To get back up and continue or at times, change direction.

Will alone, will accomplish but impact is magnified when humility is paired.

When the purpose of the will is not about the individual but about the bigger picture, the team, the client, the product.

When will is driven out of an ambition for the institution, not ourselves.

Where can you have more resolve and draw out a strong will?

When you find it, ensure it is befriended by humility.

If you must…

I’m searching for more humility in my life. This poem captures beautiful images of humility. It is not necessarily weak. When you see humility like this, you know.

If you must be heard, let it be like the babbling brook,
laughing over the rocks.

If you must be seen, let it be like sunlight
giving warmth and comfort to all.

If you must be acknowledged, let it be as the eyes
behold the skies in all their glory.

If you must lead, let it be like the wind and all its unshackled direction.

If you must learn, let it be like breathing,
the natural flow of in and out,
and done without thinking.

If you must teach, let it be like the water,
deep and flowing,
for your words are like pebbles in a pond,
the ripples they cause spread out in all directions,
and what you give out eventually returns.

If you must know, let it be flowing and growing.

And above all, if you must:
shine!

-Kerry Hillcoat

Need of Humility

“You can accomplish anything in life, provided that you don’t mind who gets the credit.”-Harry S. Truman

What are you doing that laughs in the face of humility? When do you, deep down, laugh at humility? Mock it for its weakness and dismiss it as for only ‘soft’ people?

For me when I do those things, failure or disappointment are right behind.

Humility is a transcendent quality. It requires us to work at it but in some instances, there’s nothing we can do to develop it. It is a characteristic of the titans of our age. It is not soft by any means but rigorous and defining. When paired with a strong will, it is unstoppable and proven to yield success.

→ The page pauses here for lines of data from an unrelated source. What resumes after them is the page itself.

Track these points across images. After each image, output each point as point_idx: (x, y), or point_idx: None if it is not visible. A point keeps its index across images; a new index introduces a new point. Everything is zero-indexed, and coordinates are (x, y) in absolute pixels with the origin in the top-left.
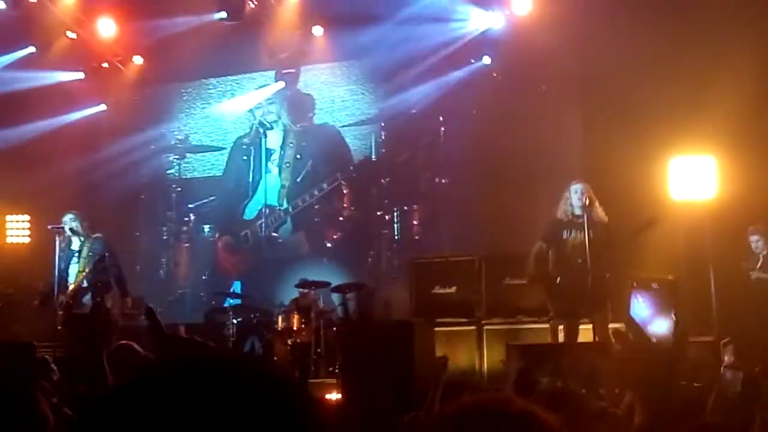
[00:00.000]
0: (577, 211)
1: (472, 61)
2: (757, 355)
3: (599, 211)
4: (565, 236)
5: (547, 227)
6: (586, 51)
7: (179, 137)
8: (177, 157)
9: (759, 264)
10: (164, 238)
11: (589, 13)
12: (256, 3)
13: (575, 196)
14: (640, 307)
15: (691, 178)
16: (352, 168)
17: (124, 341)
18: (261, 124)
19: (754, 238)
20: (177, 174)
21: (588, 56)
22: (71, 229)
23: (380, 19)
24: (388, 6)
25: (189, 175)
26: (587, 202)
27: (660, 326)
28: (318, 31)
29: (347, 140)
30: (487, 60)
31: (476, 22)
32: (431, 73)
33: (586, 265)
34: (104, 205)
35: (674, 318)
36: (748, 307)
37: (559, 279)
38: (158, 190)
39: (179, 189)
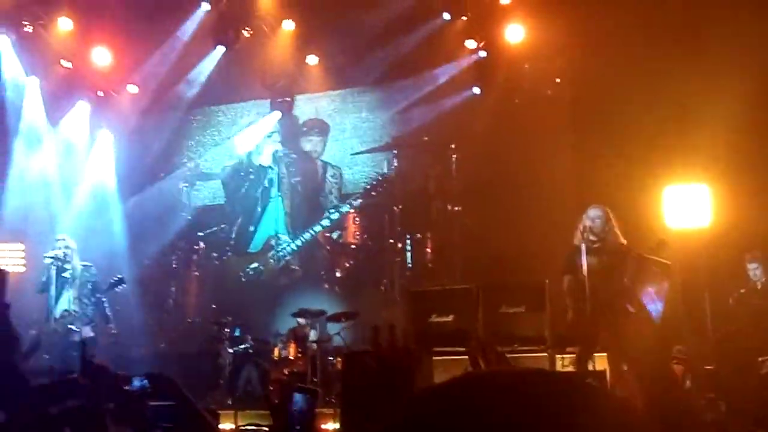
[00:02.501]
0: (591, 237)
1: (465, 89)
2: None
3: (616, 235)
4: (579, 263)
5: (566, 256)
6: (578, 79)
7: (190, 165)
8: (186, 184)
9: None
10: (173, 266)
11: (580, 41)
12: (251, 32)
13: (587, 221)
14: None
15: (686, 206)
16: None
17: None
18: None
19: (752, 265)
20: (187, 201)
21: (579, 84)
22: (65, 253)
23: (376, 48)
24: (382, 35)
25: (199, 203)
26: (602, 226)
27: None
28: (313, 59)
29: (359, 168)
30: (477, 90)
31: (470, 50)
32: (434, 99)
33: (602, 293)
34: (108, 233)
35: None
36: (744, 335)
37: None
38: (168, 218)
39: (189, 217)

Reflect on what you can do to lean into, more humbleness. Not that there’s any discipline we enact to develop humility but the closer we get to it, the more contagious it is.

Savior Complex

I recently started leading something new to me at work. I came in with a plan. A plan based on my perception of the group and my boss’ perception. I went in head strong claiming my plan expecting those I lead to “hip hip hooray!”

Needless to say that’s not the reason I’ve gotten especially from the ‘old timers’ in the group.

I neglected to come in with a humble spirit, an understanding ear, a thoughtful strategy. Thoughtful towards those who have the best perception of the group. The ones who have been there.

I missed the opportunity to consider the other when I started. I lacked Integrity of Influence.

Going forward, I’ll be considering the other, reaching out to those in the team before finalizing my plan.